Data items:
Segment Open

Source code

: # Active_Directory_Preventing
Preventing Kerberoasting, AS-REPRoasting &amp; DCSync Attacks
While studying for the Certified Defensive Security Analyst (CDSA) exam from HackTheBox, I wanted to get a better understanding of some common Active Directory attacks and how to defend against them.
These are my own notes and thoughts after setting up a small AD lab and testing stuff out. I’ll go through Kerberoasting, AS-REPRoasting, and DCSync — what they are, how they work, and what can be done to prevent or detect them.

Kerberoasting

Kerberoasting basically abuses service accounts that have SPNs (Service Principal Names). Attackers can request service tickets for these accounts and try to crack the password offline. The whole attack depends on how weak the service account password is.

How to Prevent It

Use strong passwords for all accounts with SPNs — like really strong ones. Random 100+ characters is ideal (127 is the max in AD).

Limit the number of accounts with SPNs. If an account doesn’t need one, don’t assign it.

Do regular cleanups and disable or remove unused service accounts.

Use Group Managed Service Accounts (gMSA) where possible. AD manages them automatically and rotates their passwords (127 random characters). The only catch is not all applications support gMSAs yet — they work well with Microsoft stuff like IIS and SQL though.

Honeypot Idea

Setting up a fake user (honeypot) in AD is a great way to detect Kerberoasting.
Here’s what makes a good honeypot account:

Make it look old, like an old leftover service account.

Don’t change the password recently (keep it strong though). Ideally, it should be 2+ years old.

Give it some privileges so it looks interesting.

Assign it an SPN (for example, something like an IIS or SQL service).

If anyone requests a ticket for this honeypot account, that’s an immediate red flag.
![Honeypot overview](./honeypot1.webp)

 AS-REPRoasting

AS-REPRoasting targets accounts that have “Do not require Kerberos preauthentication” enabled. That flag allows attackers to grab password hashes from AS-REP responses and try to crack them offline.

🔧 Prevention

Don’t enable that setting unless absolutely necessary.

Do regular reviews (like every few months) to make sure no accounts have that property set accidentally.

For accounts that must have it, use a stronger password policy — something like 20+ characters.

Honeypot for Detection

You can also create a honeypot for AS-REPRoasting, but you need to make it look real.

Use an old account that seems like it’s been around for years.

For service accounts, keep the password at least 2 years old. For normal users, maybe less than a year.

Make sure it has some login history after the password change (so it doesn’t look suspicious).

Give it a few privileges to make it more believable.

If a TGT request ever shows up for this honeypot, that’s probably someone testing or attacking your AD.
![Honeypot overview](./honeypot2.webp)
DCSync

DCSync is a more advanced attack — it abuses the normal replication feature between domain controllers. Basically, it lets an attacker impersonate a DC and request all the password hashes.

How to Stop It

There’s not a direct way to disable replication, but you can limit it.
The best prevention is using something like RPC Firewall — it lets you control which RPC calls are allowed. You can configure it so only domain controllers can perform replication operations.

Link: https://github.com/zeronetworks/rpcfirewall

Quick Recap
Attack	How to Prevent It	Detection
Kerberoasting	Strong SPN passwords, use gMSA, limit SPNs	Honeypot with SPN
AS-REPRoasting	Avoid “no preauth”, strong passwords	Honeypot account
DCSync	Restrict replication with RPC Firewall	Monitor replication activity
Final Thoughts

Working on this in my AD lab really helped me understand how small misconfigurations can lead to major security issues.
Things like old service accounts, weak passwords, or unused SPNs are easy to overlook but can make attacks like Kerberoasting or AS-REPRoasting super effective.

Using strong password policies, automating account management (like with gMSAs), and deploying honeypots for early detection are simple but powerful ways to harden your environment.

Segment Closed

Look over the records. Copy the lines that include the word "privileges".

EXERCISE ANSWER
Give it some privileges so it looks interesting.
Give it a few privileges to make it more believable.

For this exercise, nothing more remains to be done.